September 5, 1993: Noureddine Morceli, Algeria, at Rieti, Italy, 3:44.39.
July 7, 1999: Hicham El Guerrouj, Morocco, at Rome, Italy, 3:43.13. (UPDATE: As of May 6, 2022, this record still stands.)
Chris Brasher won the Gold Medal in the 3,000-meter steeplechase at the 1956 Olympics, became a journalist, designed camping equipment, and co-founded the London Marathon in 1981. He died in 2003, age 74.
Chris Chataway -- or Sir Christopher Chataway -- won the 3-mile race at the 1954 Empire Games, but never won an Olympic medal. He went into broadcasting, and served in the British Parliament from 1959 to 1966, and again from 1969 to 1974. He then served as Chairman of Britain's Civil Aviation Authority, and was knighted for his services therein. He died in 2014, age 82.
Norris McWhirter edited the Guinness Book alone following his brother Ross' 1975 murder by the Irish Republican Army, in London at age 50. Norris lived until 2004, age 78.
Here is the progression for the record in the mile run:
May 6, 1954: Roger Bannister, England, at Oxford, England, 3:59.4.
June 21, 1954: John Landy, Australia, at Turku, Finland, 3:58.0.
July 19, 1957: Derek Ibbotson, England, at London, 3:57.2
August 6, 1958: Herb Elliott, Australia, at Dublin, Ireland, 3:54.5.
January 27, 1962: Peter Snell, New Zealand, at Whanganui, New Zealand, 3:54.4.
November 17, 1964: Snell again, at Auckland, New Zealand, 3:54.1.
June 9, 1965: Michel Jazy, France, at Rennes, France, 3:53.6.
July 17, 1966: Jim Ryun, the 1st American to hold the record since Glenn Cunningham in 1937, at Berkeley, California, 3:51.3.
June 23, 1967: Ryan again, at Bakersfield, California, 3:51.1.
May 17, 1975: Filbert Bayi, Tanzania, at Kingston, Jamaica, 3:51.0.
August 12, 1975: John Walker, New Zealand, at Göteborg, Sweden, 3:49.4.
July 17, 1979: Sebastian Coe, England, at Oslo, Norway, 3:48.95. It was now possible to record the time to the nearest 1/100th of a second.
July 1, 1980: Steve Ovett, England, also at Oslo, 3:48.80.
August 19, 1981: Coe again, at Zürich, Switzerland, 3:48.53.

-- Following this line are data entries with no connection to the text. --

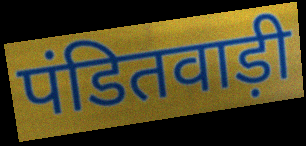
पंडितवाड़ी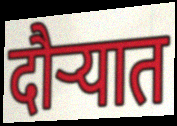
दौर्‍यात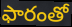
ఫారంతో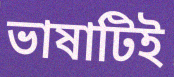
ভাষাটিইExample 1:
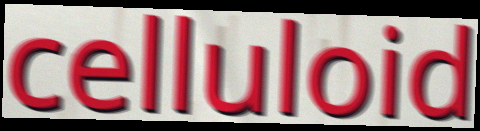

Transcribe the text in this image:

celluloid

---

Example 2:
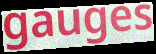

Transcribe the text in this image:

gauges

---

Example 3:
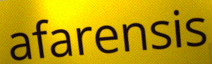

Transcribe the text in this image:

afarensis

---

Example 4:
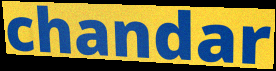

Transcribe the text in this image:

chandar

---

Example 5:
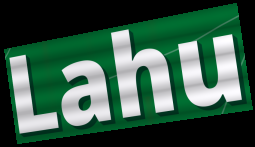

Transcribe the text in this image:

Lahu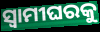
ସ୍ୱାମୀଘରକୁ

August 26, 1981: Ovett again, at Koblenz, Germany, 3:48.40.
August 28, 1981: Coe again, the 3rd new record in 9 days, at Brussels, Belgium, 3:47.33.
July 27, 1985: Steve Cram, England, at Oslo, 3:46.32.

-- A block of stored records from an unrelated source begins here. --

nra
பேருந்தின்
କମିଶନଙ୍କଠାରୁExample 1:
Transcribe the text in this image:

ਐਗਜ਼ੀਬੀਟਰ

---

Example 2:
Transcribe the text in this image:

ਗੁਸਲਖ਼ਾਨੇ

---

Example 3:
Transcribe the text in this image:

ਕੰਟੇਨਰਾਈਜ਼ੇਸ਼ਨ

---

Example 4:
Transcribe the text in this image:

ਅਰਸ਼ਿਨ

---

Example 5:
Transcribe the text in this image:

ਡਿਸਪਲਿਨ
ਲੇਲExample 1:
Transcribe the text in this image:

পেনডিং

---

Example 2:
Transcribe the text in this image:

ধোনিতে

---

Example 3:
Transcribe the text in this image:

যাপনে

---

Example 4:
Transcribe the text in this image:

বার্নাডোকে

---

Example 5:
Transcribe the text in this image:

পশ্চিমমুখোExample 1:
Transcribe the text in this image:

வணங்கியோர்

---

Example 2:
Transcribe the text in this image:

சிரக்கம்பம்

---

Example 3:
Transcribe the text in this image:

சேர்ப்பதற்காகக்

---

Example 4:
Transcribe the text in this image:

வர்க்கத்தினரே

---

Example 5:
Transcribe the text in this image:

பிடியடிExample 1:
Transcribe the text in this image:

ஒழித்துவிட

September 5, 1993: Noureddine Morceli, Algeria, at Rieti, Italy, 3:44.39.
July 7, 1999: Hicham El Guerrouj, Morocco, at Rome, Italy, 3:43.13. (UPDATE: As of May 6, 2022, this record still stands.)
On June 1, 1957, Don Bowden became the 1st American to run a mile in under 4 minutes, going 3:58.7 in Stockton, California.

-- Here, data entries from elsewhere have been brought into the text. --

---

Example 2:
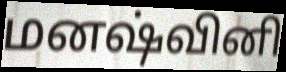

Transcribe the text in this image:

மனஷ்வினி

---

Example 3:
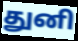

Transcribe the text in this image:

துனி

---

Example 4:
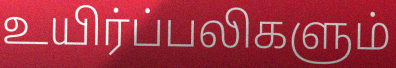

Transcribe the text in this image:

உயிர்ப்பலிகளும்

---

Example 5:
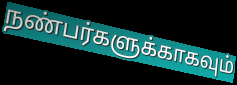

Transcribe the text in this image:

நண்பர்களுக்காகவும்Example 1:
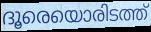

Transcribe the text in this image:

ദൂരെയൊരിടത്ത്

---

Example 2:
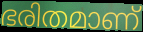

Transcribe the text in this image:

ഭരിതമാണ്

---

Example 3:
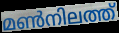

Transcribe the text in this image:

മൺനിലത്ത്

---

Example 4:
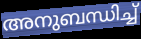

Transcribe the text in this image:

അനുബന്ധിച്ച്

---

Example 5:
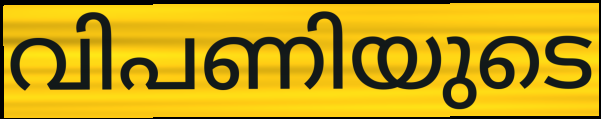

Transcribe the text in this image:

വിപണിയുടെ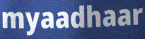
myaadhaar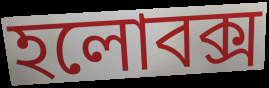
হলোবক্সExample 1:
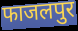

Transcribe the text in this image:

फाजलपुर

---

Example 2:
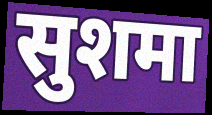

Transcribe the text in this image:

सुशमा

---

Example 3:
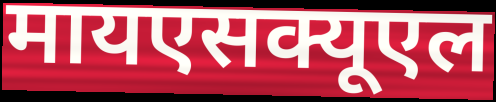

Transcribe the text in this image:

मायएसक्यूएल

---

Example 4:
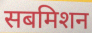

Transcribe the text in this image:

On February 10, 1962, Jim Beatty, a New Yorker running in the Los Angeles Invitational at the Los Angeles Memorial Sports Arena, became the 1st person to run a mile in under 4 minutes indoors: 3:58.9. It was broadcast live on ABC Wide World of Sports, and it was considered a big coup for ABC Sports, as well as for Beatty.
The women's record in the mile currently stands at 4:12.56, set by Svetlana Masterkova of Russia, at Zürich on August 14, 1996. It has stood for over 21 years, longer than even the men's record.
The Empire Stadium in Vancouver has since been demolished. The Bannister-Landy statue now stands at the Pacific National Exhibition, which includes the Pacific Coliseum, the former home of the NHL's Vancouver Canucks.
The Iffley Road stadium at Oxford, which opened in 1876, is still in use. But after the Taylor Report, and its recommendations for English sports facilities in the wake of the 1989 Hillsborough Stadium Disaster, its seating capacity was reduced to 499. At 500 or over, it would have been too expensive to maintain. The track is now named the Roger Bannister Track, and has long since been upgraded from cinder to rubber.
Three minutes, fifty-nine point four seconds.
Andy Warhol once said, "In the future, everyone will be famous for 15 minutes." Roger Bannister was famous for less than that, or so it seemed. But those 4 minutes, minus 6/10ths of a second, made him a legend forevermore.
Of course, to paraphrase Dr. Archibald "Moonlight" Graham, the brief Major League Baseball player turned small-town physician in the novel Shoeless Joe and its film version Field of Dreams, If Roger Bannister had only gotten to be a doctor for 4 minutes, now that would have been a tragedy.
UPDATE: Dr. Sir Roger Bannister was buried at Wolvercote Cemetery in Oxford.